Try it
Set down a faithful copy of every record below, with no images.

Records for the task
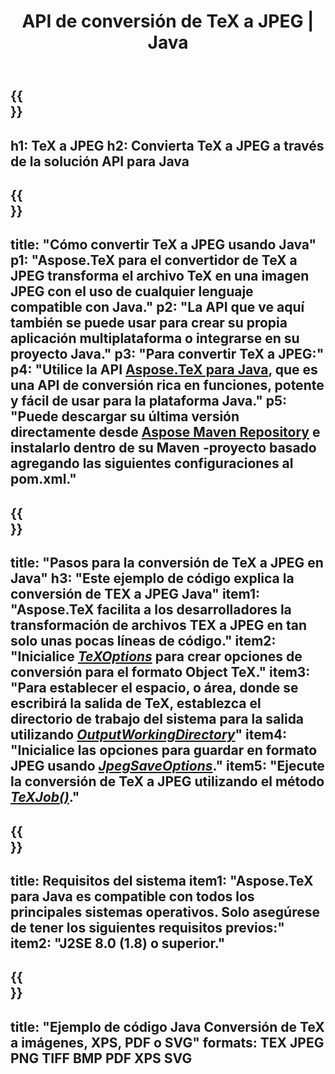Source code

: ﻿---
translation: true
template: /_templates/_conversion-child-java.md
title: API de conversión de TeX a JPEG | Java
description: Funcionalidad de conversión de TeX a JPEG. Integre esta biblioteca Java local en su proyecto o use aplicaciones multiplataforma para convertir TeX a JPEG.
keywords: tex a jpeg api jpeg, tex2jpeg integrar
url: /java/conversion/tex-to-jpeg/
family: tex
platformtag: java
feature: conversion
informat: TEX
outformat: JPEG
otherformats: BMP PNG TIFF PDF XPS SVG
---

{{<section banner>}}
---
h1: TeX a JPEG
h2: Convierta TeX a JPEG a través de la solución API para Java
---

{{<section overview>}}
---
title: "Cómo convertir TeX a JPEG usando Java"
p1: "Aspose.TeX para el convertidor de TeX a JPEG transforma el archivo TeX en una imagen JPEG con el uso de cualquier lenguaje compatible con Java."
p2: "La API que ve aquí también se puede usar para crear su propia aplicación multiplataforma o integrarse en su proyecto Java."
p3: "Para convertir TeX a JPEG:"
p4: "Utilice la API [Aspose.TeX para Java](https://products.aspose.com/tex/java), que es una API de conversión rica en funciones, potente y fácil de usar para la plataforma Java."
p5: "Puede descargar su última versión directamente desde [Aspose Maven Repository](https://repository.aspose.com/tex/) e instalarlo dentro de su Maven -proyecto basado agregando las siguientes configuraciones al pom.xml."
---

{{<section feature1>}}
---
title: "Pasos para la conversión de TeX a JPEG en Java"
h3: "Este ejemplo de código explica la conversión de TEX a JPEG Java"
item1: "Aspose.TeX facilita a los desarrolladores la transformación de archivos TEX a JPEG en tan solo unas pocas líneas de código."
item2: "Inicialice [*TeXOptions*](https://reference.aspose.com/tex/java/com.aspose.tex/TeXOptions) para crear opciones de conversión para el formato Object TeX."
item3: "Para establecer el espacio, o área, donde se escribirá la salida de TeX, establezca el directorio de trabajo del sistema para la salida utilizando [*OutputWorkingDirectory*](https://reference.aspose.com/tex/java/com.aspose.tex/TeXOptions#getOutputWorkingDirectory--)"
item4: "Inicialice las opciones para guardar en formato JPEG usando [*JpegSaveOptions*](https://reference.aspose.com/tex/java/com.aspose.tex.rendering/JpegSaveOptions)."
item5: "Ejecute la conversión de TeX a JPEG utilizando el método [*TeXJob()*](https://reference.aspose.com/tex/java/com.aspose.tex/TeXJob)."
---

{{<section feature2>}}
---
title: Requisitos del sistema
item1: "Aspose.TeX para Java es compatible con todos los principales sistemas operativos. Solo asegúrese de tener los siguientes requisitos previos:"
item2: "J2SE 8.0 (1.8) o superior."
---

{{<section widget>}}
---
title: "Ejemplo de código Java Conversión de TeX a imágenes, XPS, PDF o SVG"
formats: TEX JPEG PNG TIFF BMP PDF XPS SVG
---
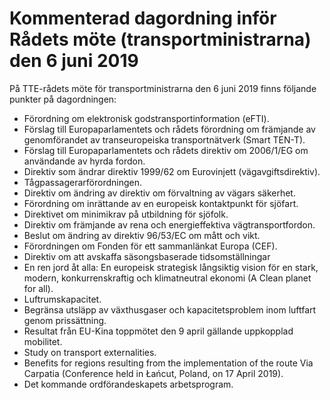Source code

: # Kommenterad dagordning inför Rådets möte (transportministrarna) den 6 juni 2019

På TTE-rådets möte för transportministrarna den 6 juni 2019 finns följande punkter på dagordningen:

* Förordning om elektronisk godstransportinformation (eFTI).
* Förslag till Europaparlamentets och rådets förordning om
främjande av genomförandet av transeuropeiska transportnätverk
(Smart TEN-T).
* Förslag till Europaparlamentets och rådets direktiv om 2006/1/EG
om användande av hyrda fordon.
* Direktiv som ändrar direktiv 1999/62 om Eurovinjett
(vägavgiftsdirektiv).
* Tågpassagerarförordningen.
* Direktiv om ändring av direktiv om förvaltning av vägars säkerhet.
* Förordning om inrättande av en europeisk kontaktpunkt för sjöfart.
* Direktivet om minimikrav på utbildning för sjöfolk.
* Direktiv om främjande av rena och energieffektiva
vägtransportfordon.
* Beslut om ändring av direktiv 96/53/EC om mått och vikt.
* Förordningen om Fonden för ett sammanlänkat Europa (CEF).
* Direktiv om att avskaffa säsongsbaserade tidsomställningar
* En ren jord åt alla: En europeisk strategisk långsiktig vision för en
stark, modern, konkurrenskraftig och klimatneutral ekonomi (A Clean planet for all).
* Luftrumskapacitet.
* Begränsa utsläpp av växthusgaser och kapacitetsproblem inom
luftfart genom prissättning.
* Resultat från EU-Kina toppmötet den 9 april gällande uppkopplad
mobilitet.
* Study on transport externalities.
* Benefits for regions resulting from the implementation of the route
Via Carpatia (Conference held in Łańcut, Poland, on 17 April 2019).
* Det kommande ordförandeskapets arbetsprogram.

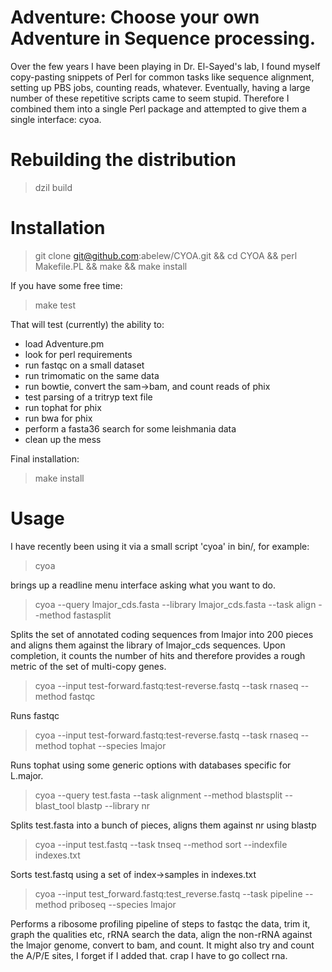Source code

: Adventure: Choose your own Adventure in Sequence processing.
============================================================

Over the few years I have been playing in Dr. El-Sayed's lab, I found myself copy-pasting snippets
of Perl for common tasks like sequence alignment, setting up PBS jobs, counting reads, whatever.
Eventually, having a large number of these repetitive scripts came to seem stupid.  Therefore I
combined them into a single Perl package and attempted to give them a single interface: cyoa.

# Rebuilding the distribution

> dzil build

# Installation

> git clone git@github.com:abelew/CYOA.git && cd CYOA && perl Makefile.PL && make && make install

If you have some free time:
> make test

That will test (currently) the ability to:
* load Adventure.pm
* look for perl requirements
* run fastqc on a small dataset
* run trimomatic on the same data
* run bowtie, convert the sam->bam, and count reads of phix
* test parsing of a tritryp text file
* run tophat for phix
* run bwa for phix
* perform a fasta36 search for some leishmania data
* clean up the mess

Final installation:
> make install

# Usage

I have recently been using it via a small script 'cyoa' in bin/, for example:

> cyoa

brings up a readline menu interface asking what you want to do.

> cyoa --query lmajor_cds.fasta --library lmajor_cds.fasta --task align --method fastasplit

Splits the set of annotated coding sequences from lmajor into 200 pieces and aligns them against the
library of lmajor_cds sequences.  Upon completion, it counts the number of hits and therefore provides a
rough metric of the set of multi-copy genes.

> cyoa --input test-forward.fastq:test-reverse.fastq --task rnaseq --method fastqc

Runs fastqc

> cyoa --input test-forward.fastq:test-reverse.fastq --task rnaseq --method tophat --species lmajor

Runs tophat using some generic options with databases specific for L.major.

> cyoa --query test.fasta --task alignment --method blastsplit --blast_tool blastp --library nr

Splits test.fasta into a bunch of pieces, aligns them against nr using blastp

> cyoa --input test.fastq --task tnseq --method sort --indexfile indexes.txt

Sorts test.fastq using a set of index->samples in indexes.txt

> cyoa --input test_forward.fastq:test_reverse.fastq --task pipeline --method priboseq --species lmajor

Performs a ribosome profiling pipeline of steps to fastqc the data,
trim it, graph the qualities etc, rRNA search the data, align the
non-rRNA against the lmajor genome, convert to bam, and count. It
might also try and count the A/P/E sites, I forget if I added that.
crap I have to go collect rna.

Expected answer
Source code

: ﻿---
translation: true
template: /_templates/_conversion-child-java.md
title: API de conversión de TeX a JPEG | Java
description: Funcionalidad de conversión de TeX a JPEG. Integre esta biblioteca Java local en su proyecto o use aplicaciones multiplataforma para convertir TeX a JPEG.
keywords: tex a jpeg api jpeg, tex2jpeg integrar
url: /java/conversion/tex-to-jpeg/
family: tex
platformtag: java
feature: conversion
informat: TEX
outformat: JPEG
otherformats: BMP PNG TIFF PDF XPS SVG
---

{{<section banner>}}
---
h1: TeX a JPEG
h2: Convierta TeX a JPEG a través de la solución API para Java
---

{{<section overview>}}
---
title: "Cómo convertir TeX a JPEG usando Java"
p1: "Aspose.TeX para el convertidor de TeX a JPEG transforma el archivo TeX en una imagen JPEG con el uso de cualquier lenguaje compatible con Java."
p2: "La API que ve aquí también se puede usar para crear su propia aplicación multiplataforma o integrarse en su proyecto Java."
p3: "Para convertir TeX a JPEG:"
p4: "Utilice la API [Aspose.TeX para Java](https://products.aspose.com/tex/java), que es una API de conversión rica en funciones, potente y fácil de usar para la plataforma Java."
p5: "Puede descargar su última versión directamente desde [Aspose Maven Repository](https://repository.aspose.com/tex/) e instalarlo dentro de su Maven -proyecto basado agregando las siguientes configuraciones al pom.xml."
---

{{<section feature1>}}
---
title: "Pasos para la conversión de TeX a JPEG en Java"
h3: "Este ejemplo de código explica la conversión de TEX a JPEG Java"
item1: "Aspose.TeX facilita a los desarrolladores la transformación de archivos TEX a JPEG en tan solo unas pocas líneas de código."
item2: "Inicialice [*TeXOptions*](https://reference.aspose.com/tex/java/com.aspose.tex/TeXOptions) para crear opciones de conversión para el formato Object TeX."
item3: "Para establecer el espacio, o área, donde se escribirá la salida de TeX, establezca el directorio de trabajo del sistema para la salida utilizando [*OutputWorkingDirectory*](https://reference.aspose.com/tex/java/com.aspose.tex/TeXOptions#getOutputWorkingDirectory--)"
item4: "Inicialice las opciones para guardar en formato JPEG usando [*JpegSaveOptions*](https://reference.aspose.com/tex/java/com.aspose.tex.rendering/JpegSaveOptions)."
item5: "Ejecute la conversión de TeX a JPEG utilizando el método [*TeXJob()*](https://reference.aspose.com/tex/java/com.aspose.tex/TeXJob)."
---

{{<section feature2>}}
---
title: Requisitos del sistema
item1: "Aspose.TeX para Java es compatible con todos los principales sistemas operativos. Solo asegúrese de tener los siguientes requisitos previos:"
item2: "J2SE 8.0 (1.8) o superior."
---

{{<section widget>}}
---
title: "Ejemplo de código Java Conversión de TeX a imágenes, XPS, PDF o SVG"
formats: TEX JPEG PNG TIFF BMP PDF XPS SVG
---
Source code

: # Kommenterad dagordning inför Rådets möte (transportministrarna) den 6 juni 2019

På TTE-rådets möte för transportministrarna den 6 juni 2019 finns följande punkter på dagordningen:

* Förordning om elektronisk godstransportinformation (eFTI).
* Förslag till Europaparlamentets och rådets förordning om
främjande av genomförandet av transeuropeiska transportnätverk
(Smart TEN-T).
* Förslag till Europaparlamentets och rådets direktiv om 2006/1/EG
om användande av hyrda fordon.
* Direktiv som ändrar direktiv 1999/62 om Eurovinjett
(vägavgiftsdirektiv).
* Tågpassagerarförordningen.
* Direktiv om ändring av direktiv om förvaltning av vägars säkerhet.
* Förordning om inrättande av en europeisk kontaktpunkt för sjöfart.
* Direktivet om minimikrav på utbildning för sjöfolk.
* Direktiv om främjande av rena och energieffektiva
vägtransportfordon.
* Beslut om ändring av direktiv 96/53/EC om mått och vikt.
* Förordningen om Fonden för ett sammanlänkat Europa (CEF).
* Direktiv om att avskaffa säsongsbaserade tidsomställningar
* En ren jord åt alla: En europeisk strategisk långsiktig vision för en
stark, modern, konkurrenskraftig och klimatneutral ekonomi (A Clean planet for all).
* Luftrumskapacitet.
* Begränsa utsläpp av växthusgaser och kapacitetsproblem inom
luftfart genom prissättning.
* Resultat från EU-Kina toppmötet den 9 april gällande uppkopplad
mobilitet.
* Study on transport externalities.
* Benefits for regions resulting from the implementation of the route
Via Carpatia (Conference held in Łańcut, Poland, on 17 April 2019).
* Det kommande ordförandeskapets arbetsprogram.

Source code

: Adventure: Choose your own Adventure in Sequence processing.
============================================================

Over the few years I have been playing in Dr. El-Sayed's lab, I found myself copy-pasting snippets
of Perl for common tasks like sequence alignment, setting up PBS jobs, counting reads, whatever.
Eventually, having a large number of these repetitive scripts came to seem stupid.  Therefore I
combined them into a single Perl package and attempted to give them a single interface: cyoa.

# Rebuilding the distribution

> dzil build

# Installation

> git clone git@github.com:abelew/CYOA.git && cd CYOA && perl Makefile.PL && make && make install

If you have some free time:
> make test

That will test (currently) the ability to:
* load Adventure.pm
* look for perl requirements
* run fastqc on a small dataset
* run trimomatic on the same data
* run bowtie, convert the sam->bam, and count reads of phix
* test parsing of a tritryp text file
* run tophat for phix
* run bwa for phix
* perform a fasta36 search for some leishmania data
* clean up the mess

Final installation:
> make install

# Usage

I have recently been using it via a small script 'cyoa' in bin/, for example:

> cyoa

brings up a readline menu interface asking what you want to do.

> cyoa --query lmajor_cds.fasta --library lmajor_cds.fasta --task align --method fastasplit

Splits the set of annotated coding sequences from lmajor into 200 pieces and aligns them against the
library of lmajor_cds sequences.  Upon completion, it counts the number of hits and therefore provides a
rough metric of the set of multi-copy genes.

> cyoa --input test-forward.fastq:test-reverse.fastq --task rnaseq --method fastqc

Runs fastqc

> cyoa --input test-forward.fastq:test-reverse.fastq --task rnaseq --method tophat --species lmajor

Runs tophat using some generic options with databases specific for L.major.

> cyoa --query test.fasta --task alignment --method blastsplit --blast_tool blastp --library nr

Splits test.fasta into a bunch of pieces, aligns them against nr using blastp

> cyoa --input test.fastq --task tnseq --method sort --indexfile indexes.txt

Sorts test.fastq using a set of index->samples in indexes.txt

> cyoa --input test_forward.fastq:test_reverse.fastq --task pipeline --method priboseq --species lmajor

Performs a ribosome profiling pipeline of steps to fastqc the data,
trim it, graph the qualities etc, rRNA search the data, align the
non-rRNA against the lmajor genome, convert to bam, and count. It
might also try and count the A/P/E sites, I forget if I added that.
crap I have to go collect rna.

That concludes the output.